* Work request *
Repeat every line of the data exactly; the pictures stay out.

* Collected data *
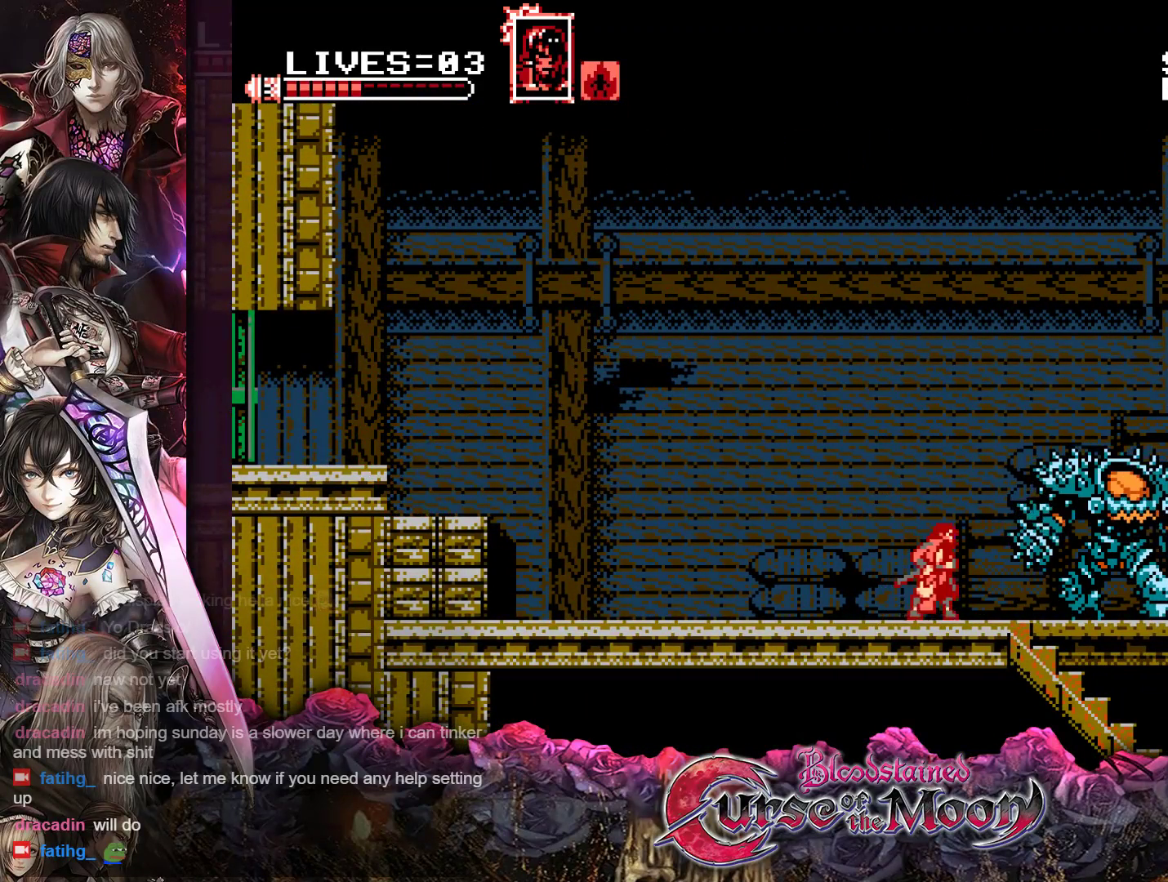
{"buttons": ["DPAD_DOWN", "DPAD_RIGHT"], "events": [[167, "DPAD_DOWN", "down"]]}
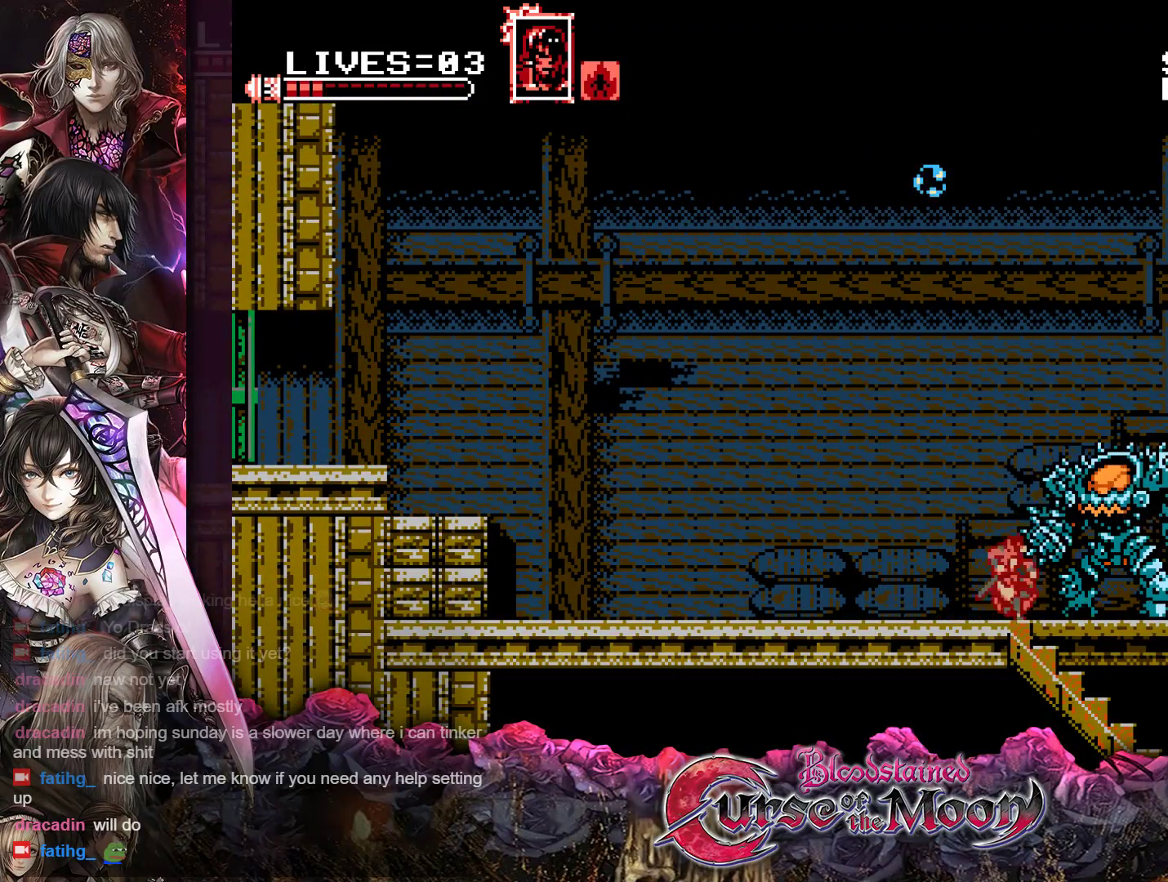
{"buttons": ["DPAD_DOWN", "DPAD_RIGHT"], "events": []}
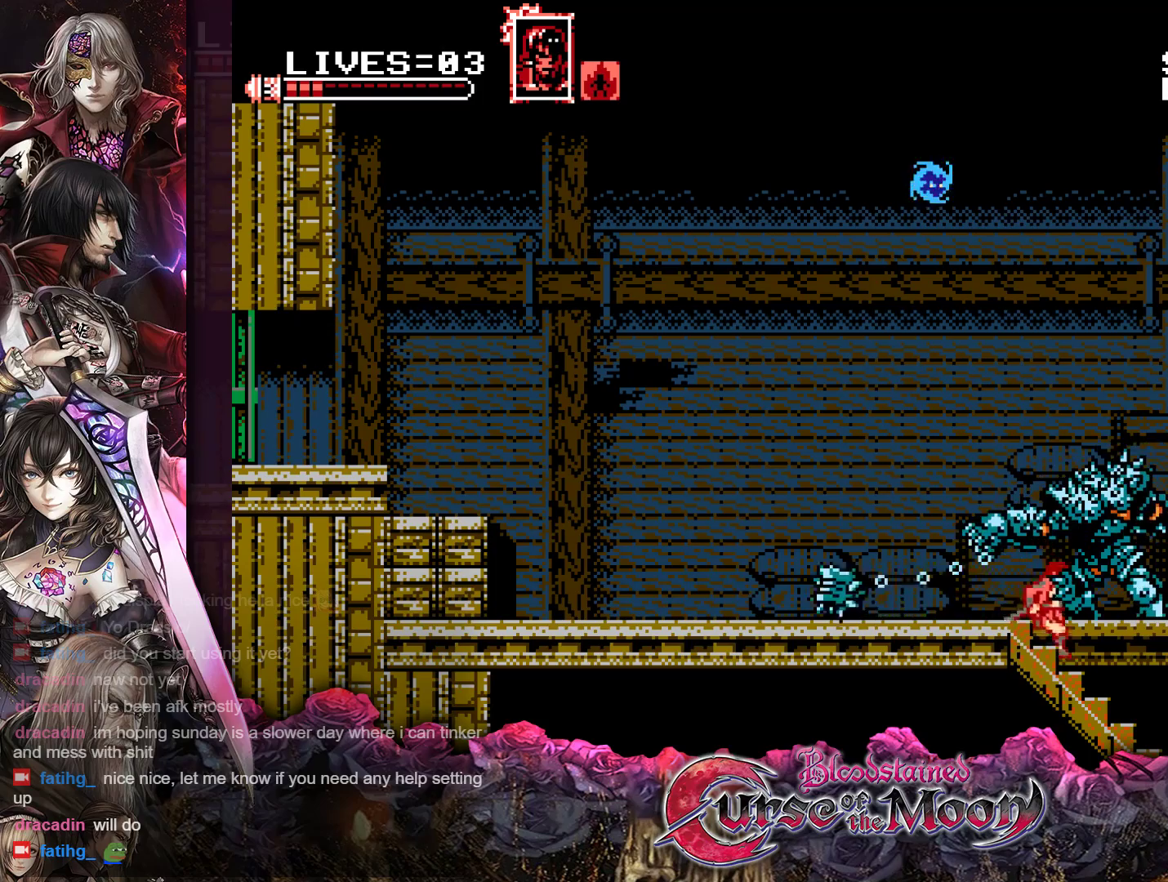
{"buttons": ["DPAD_DOWN", "DPAD_RIGHT"], "events": []}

* Task solution *
{"buttons": ["DPAD_DOWN", "DPAD_RIGHT"], "events": [[167, "DPAD_DOWN", "down"]]}
{"buttons": ["DPAD_DOWN", "DPAD_RIGHT"], "events": []}
{"buttons": ["DPAD_DOWN", "DPAD_RIGHT"], "events": []}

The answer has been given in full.